→ TO-DO ITEM:
Using the data below, return all lines in which "Cristian" appears.

(MATERIAL FOR THIS TASK begins)

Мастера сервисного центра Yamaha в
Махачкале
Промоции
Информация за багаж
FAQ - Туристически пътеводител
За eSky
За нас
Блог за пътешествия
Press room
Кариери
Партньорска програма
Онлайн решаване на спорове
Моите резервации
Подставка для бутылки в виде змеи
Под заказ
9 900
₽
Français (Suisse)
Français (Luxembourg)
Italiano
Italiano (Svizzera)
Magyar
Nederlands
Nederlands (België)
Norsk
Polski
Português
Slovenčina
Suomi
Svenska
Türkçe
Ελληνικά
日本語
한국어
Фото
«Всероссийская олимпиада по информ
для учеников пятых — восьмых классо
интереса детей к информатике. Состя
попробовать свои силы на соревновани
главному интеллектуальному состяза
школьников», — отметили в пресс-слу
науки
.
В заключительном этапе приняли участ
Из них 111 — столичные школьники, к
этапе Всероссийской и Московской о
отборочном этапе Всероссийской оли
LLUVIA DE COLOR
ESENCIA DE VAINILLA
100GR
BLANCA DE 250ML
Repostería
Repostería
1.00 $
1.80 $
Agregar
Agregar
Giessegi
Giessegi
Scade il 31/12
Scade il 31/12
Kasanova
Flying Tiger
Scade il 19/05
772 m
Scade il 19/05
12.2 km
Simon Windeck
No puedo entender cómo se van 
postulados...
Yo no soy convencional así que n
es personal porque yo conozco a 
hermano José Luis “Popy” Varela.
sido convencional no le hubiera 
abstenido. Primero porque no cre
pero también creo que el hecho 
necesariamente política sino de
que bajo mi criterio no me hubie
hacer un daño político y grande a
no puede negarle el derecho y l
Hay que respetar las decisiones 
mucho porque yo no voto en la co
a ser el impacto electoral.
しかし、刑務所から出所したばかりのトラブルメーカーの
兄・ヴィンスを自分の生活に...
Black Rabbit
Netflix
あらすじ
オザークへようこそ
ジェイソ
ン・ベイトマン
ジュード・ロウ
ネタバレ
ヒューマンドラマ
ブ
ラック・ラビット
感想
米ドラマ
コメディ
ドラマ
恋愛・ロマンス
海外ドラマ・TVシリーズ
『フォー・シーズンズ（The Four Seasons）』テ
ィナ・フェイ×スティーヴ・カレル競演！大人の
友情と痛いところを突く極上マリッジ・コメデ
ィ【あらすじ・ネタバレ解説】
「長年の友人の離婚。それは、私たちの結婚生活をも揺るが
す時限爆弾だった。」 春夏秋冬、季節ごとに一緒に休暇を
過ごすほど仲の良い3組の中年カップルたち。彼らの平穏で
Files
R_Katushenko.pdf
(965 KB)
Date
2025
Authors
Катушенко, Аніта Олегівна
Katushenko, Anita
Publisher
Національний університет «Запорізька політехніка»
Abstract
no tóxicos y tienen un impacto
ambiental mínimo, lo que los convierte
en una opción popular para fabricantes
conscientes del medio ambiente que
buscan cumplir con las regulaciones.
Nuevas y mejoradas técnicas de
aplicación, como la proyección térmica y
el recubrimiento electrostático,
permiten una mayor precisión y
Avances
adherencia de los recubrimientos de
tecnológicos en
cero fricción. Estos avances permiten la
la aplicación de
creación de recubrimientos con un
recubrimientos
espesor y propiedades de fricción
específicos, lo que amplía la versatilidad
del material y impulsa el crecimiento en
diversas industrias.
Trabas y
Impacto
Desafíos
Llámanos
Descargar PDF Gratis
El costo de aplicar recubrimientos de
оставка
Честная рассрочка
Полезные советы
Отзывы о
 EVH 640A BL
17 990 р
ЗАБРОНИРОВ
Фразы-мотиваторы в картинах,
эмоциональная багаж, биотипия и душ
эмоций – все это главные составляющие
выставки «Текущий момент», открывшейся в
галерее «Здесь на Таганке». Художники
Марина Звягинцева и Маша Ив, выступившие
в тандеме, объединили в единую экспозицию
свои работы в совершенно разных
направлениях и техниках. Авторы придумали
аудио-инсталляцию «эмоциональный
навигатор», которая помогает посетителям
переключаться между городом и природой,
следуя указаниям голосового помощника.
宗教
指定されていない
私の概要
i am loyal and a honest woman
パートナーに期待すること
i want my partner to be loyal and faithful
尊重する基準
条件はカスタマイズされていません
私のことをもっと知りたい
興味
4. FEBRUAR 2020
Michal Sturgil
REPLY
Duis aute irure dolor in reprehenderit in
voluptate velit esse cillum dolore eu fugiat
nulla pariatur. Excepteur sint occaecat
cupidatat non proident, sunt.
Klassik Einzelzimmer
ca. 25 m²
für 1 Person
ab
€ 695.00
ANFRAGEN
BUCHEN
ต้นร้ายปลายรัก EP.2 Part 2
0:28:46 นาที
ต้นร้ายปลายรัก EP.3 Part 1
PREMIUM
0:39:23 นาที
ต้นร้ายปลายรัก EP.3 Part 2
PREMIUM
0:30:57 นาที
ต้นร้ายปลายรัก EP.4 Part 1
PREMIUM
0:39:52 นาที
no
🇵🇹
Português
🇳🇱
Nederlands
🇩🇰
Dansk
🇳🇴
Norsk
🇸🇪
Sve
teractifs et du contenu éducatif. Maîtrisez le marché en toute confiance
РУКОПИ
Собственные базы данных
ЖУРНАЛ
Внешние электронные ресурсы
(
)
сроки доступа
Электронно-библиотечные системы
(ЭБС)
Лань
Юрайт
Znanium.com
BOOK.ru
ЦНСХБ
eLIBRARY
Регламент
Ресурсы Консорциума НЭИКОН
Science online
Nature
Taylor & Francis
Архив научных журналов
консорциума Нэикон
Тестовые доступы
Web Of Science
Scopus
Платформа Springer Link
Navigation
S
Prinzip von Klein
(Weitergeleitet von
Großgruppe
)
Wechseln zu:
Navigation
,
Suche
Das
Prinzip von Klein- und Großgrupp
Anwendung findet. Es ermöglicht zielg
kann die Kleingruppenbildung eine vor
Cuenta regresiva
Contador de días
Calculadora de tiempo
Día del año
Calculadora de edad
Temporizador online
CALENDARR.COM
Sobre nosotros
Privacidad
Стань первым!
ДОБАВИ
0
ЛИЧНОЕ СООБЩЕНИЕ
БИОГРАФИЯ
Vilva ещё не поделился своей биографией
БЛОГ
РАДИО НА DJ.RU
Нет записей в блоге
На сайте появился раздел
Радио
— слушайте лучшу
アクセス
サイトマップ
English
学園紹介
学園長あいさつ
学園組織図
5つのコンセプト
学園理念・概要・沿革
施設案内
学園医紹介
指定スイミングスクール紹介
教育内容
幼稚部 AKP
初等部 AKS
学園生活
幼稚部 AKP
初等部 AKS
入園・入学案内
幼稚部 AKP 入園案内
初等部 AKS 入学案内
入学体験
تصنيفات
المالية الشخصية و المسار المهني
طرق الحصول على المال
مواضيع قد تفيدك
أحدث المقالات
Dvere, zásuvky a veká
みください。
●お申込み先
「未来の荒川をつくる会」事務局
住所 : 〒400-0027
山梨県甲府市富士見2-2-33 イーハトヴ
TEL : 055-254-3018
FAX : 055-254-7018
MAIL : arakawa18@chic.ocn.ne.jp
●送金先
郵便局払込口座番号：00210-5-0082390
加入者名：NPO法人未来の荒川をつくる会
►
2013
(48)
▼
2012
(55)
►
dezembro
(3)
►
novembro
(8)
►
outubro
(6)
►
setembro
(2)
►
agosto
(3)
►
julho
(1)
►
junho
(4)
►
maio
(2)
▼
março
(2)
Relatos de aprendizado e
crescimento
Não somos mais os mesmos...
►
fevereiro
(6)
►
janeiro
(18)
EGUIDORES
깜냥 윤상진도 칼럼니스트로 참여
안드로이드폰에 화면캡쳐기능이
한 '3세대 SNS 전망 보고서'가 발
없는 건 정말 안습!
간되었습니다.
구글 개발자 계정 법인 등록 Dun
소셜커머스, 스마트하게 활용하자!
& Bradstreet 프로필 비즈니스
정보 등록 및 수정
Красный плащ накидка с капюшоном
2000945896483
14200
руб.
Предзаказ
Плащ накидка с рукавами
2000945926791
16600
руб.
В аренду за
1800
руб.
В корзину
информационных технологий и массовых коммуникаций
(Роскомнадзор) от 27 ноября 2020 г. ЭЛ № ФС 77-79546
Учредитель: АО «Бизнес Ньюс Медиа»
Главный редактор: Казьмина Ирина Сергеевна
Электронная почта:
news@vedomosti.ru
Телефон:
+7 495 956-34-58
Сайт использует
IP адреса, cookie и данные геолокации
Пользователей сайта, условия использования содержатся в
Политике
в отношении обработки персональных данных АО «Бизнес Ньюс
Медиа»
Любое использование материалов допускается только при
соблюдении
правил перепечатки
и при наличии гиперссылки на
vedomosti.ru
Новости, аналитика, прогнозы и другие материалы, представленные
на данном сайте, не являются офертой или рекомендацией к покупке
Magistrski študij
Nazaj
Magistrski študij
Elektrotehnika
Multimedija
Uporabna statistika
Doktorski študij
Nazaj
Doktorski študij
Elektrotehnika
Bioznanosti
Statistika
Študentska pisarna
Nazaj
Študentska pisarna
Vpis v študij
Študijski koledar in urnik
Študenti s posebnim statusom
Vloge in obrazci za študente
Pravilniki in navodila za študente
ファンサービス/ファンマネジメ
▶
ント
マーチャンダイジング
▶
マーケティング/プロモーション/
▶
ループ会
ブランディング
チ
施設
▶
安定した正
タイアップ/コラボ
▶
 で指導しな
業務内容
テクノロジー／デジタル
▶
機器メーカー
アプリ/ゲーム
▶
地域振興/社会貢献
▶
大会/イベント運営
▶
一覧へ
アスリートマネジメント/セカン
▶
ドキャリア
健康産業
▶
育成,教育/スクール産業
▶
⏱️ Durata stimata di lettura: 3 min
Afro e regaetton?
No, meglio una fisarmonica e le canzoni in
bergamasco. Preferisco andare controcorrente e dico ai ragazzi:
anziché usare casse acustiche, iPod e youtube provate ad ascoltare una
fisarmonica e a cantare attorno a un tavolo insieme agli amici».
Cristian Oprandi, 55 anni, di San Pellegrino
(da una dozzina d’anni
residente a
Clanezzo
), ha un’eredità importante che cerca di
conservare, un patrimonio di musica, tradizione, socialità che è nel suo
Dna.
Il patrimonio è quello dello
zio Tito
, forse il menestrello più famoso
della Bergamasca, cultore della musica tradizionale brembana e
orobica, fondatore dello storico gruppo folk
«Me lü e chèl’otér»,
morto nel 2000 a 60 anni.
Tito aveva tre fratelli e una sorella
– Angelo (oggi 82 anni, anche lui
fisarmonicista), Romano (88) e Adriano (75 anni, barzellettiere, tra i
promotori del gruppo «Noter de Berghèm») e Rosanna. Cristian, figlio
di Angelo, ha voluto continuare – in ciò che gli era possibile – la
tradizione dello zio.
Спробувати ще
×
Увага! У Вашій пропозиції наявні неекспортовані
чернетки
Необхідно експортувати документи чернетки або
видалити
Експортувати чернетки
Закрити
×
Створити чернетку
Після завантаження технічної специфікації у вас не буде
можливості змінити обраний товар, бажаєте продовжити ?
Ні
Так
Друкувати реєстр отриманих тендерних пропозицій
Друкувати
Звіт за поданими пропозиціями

(MATERIAL FOR THIS TASK ends)

→ SOLUTION:
Cristian Oprandi, 55 anni, di San Pellegrino
promotori del gruppo «Noter de Berghèm») e Rosanna. Cristian, figlio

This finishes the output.